Exponentially Smoothing The Daily Number of
This article presents an indicator that is the one-day rate of change of a triple exponential smoothing of
the daily number of declines, an oscillator similar to TRIX (covered by Jack Hutson in the early years of
STOCKS & COMMODITIES). Raff explains how the decline line, the number of stocks that have dropped in a
given period (most often seen as a day), as the basis of this oscillator, could have warned of the
impending stock market tumble in 1987.
The method looks good — but not good enough. It's deceptive: it works well enough, but in the period
that Raff tried the method out on, it would have made only about 50% of a buy-and-hold strategy
(although it would have shielded the user from violent declines in the period). He concludes that the
method can be improved.
by Gilbert Raff
I found myself reading with piqued curiosity when in the May 1991 STOCKS & COMMODITIES John
McGinley, the editor of the "TechnicalTrends" newsletter, was quoted as saying, ". . . the last 500 points
of the crash of 1987 were, I think, uncallable. I held a contest in 1988 in which anyone who could
produce an indicator that called the crash would get a free year's subscription to 'Technical Trends.'."

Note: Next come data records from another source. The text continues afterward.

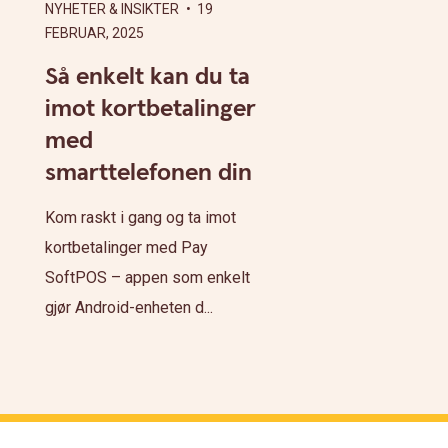
NYHETER & INSIKTER
• 19
FEBRUAR, 2025
Så enkelt kan du ta
imot kortbetalinger
med
smarttelefonen din
Kom raskt i gang og ta imot
kortbetalinger med Pay
SoftPOS – appen som enkelt
gjør Android-enheten d...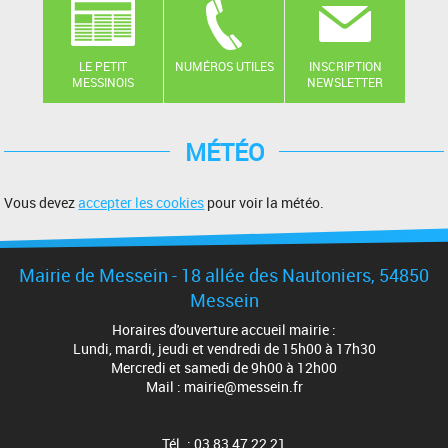
LE PETIT
NUMÉROS UTILES
INSCRIPTION
MESSINOIS
NEWSLETTER
MÉTÉO
Vous devez
accepter les cookies
pour voir la météo.
Mairie de Messein - 18 allée des Nautoniers, 54850
Messein
Horaires d'ouverture accueil mairie :
Lundi, mardi, jeudi et vendredi de 15h00 à 17h30
Mercredi et samedi de 9h00 à 12h00
Mail : mairie@messein.fr
Tél. : 03 83 47 22 21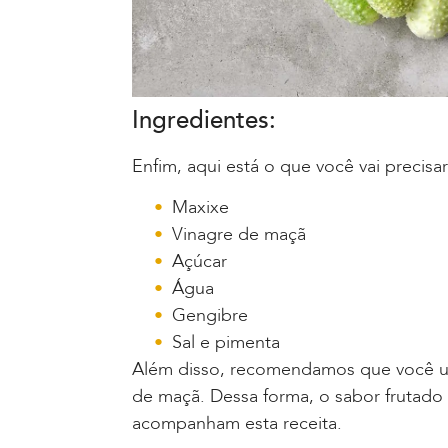
Ingredientes:
Enfim, aqui está o que você vai precisar
Maxixe
Vinagre de maçã
Açúcar
Água
Gengibre
Sal e pimenta
Além disso, recomendamos que você us
de maçã. Dessa forma, o sabor frutad
acompanham esta receita.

Always one to rise to a challenge, I found such an indicator and am happy to report it here for traders.
(Please also see my article in the October STOCKS & COMMODITIES for a more long-term tool that
predicted the 1987 stock market tumble.) Daily advances and declines on the New York Stock Exchange
(NYSE) clearly provide much data about market internals and have been analyzed in many ways over the
years. One particular example is in the form of the advance-decline line (Figure 1). Some analysts use
trendline breaks in this line as an indication of changing direction, but in my experience, this is neither objective enough nor consistent enough to help the trader very much.
Further, daily advance and decline data tend to be very noisy — that is, the data have a great deal of
random fluctuations (Figure 2). How, then, to use the data effectively?